The shipbuilder was forced to file for bankruptcy in November last year, just over a week after Mr Batista’s oil company and its main customer requested judicial recovery after its only producing wells proved to duds.
If the plan is approved, OSX will only start paying off the bulk of its debts after three years. In the meantime, it will divide R$25,000 among all creditors within a year of the plan’s approval. It will pay another R$80,000 within a year to creditors of its subsidiary OSX Construção Naval.
“The objective of the plan is to allow OSX to overcome its economic-financial crisis, to implement the available measures of operational reorganisation to serve the interests and preserve the rights of its creditors and shareholders,” the company said.
For the first time, the company also gave a full account of the events that led to the collapse of OSX and Óleo e Gás Participações, Mr Batista’s oil company formerly known as OGX, putting some blame on the risky nature of the sector itself.

__SOURCE DATA__.
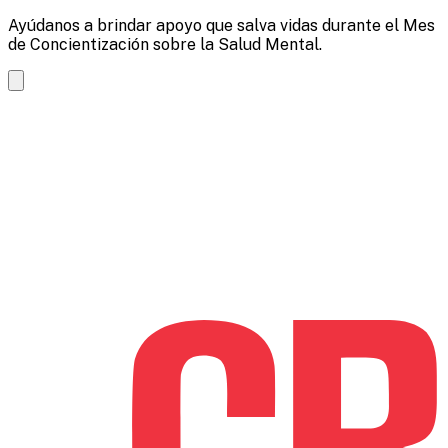
Ayúdanos a brindar apoyo que salva vidas durante el Mes
de Concientización sobre la Salud Mental.
Ansiedad
Electoral
Saltar
al
contenido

__WHAT IS REQUIRED__.
Return the portion of the OSX bankruptcy text between "If the plan" and "the sector itself.", inclusive, copied word for word. These rows have no connection to the OSX bankruptcy text.

__EXERCISE SOLUTION__.
If the plan is approved, OSX will only start paying off the bulk of its debts after three years. In the meantime, it will divide R$25,000 among all creditors within a year of the plan’s approval. It will pay another R$80,000 within a year to creditors of its subsidiary OSX Construção Naval.
“The objective of the plan is to allow OSX to overcome its economic-financial crisis, to implement the available measures of operational reorganisation to serve the interests and preserve the rights of its creditors and shareholders,” the company said.
For the first time, the company also gave a full account of the events that led to the collapse of OSX and Óleo e Gás Participações, Mr Batista’s oil company formerly known as OGX, putting some blame on the risky nature of the sector itself.